Top of Extracted data

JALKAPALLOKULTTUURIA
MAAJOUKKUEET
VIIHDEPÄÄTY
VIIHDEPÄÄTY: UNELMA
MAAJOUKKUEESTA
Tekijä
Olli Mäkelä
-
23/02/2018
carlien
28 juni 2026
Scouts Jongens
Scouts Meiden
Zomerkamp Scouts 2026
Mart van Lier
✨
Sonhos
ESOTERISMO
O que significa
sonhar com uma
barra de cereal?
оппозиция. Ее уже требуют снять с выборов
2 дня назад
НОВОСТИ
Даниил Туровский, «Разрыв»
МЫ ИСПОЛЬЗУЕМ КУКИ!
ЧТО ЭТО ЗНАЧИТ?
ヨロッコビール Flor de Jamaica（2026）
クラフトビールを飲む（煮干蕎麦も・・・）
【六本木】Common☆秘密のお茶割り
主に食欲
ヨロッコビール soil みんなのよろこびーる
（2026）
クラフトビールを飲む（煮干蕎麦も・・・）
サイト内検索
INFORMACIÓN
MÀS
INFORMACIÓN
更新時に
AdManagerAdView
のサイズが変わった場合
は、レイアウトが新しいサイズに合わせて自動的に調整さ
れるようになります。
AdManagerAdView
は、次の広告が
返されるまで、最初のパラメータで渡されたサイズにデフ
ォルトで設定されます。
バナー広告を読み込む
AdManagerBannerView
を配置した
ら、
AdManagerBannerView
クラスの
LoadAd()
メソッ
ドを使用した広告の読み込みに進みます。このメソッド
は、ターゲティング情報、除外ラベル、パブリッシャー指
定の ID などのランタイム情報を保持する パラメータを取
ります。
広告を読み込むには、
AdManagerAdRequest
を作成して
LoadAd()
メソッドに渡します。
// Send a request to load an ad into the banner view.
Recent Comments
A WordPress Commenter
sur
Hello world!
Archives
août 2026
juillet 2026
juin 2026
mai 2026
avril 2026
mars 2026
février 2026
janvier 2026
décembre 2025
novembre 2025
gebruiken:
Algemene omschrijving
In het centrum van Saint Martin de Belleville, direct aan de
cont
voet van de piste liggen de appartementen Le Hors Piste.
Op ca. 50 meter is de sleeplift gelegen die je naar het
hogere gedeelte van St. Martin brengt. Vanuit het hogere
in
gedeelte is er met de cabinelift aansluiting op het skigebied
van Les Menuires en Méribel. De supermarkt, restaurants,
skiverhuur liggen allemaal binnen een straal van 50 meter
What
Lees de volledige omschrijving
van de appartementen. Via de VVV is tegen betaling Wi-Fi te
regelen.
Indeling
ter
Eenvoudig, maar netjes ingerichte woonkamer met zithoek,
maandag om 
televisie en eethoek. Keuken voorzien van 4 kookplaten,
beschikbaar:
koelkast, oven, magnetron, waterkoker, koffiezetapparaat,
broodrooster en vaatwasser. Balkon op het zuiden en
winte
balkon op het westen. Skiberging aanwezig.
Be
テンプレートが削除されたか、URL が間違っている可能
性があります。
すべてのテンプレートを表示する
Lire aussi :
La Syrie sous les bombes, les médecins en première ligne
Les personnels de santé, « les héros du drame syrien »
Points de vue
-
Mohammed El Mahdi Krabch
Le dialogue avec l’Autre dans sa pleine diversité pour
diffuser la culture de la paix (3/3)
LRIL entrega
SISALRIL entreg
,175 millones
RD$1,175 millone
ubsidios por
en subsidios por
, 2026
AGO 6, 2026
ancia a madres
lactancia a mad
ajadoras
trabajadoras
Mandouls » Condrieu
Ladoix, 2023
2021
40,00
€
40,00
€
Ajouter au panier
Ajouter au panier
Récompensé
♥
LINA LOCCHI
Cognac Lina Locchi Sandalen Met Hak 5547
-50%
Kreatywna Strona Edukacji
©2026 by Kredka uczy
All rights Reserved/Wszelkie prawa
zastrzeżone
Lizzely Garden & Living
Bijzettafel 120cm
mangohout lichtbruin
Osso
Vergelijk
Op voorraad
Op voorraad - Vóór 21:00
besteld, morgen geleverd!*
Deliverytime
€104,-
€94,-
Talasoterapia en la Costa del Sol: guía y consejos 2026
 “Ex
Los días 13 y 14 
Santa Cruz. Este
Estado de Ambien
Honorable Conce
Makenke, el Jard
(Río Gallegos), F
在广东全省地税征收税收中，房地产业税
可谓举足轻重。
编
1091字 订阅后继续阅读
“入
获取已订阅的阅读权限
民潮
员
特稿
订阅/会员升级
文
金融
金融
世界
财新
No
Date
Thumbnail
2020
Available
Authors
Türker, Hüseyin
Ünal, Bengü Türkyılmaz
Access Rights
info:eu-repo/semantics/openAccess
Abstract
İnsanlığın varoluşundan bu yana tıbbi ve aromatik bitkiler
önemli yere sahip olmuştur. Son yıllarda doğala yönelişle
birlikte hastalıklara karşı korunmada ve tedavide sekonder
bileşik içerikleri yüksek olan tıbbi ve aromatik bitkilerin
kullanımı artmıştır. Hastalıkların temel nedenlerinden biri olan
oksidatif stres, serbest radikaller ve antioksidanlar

Bottom of Extracted data

- Exercise requirements
Retype the records from their first line through the line containing "ЧТО ЭТО ЗНАЧИТ?", with both of those lines included and each line reproduced character for character.

- Written response
JALKAPALLOKULTTUURIA
MAAJOUKKUEET
VIIHDEPÄÄTY
VIIHDEPÄÄTY: UNELMA
MAAJOUKKUEESTA
Tekijä
Olli Mäkelä
-
23/02/2018
carlien
28 juni 2026
Scouts Jongens
Scouts Meiden
Zomerkamp Scouts 2026
Mart van Lier
✨
Sonhos
ESOTERISMO
O que significa
sonhar com uma
barra de cereal?
оппозиция. Ее уже требуют снять с выборов
2 дня назад
НОВОСТИ
Даниил Туровский, «Разрыв»
МЫ ИСПОЛЬЗУЕМ КУКИ!
ЧТО ЭТО ЗНАЧИТ?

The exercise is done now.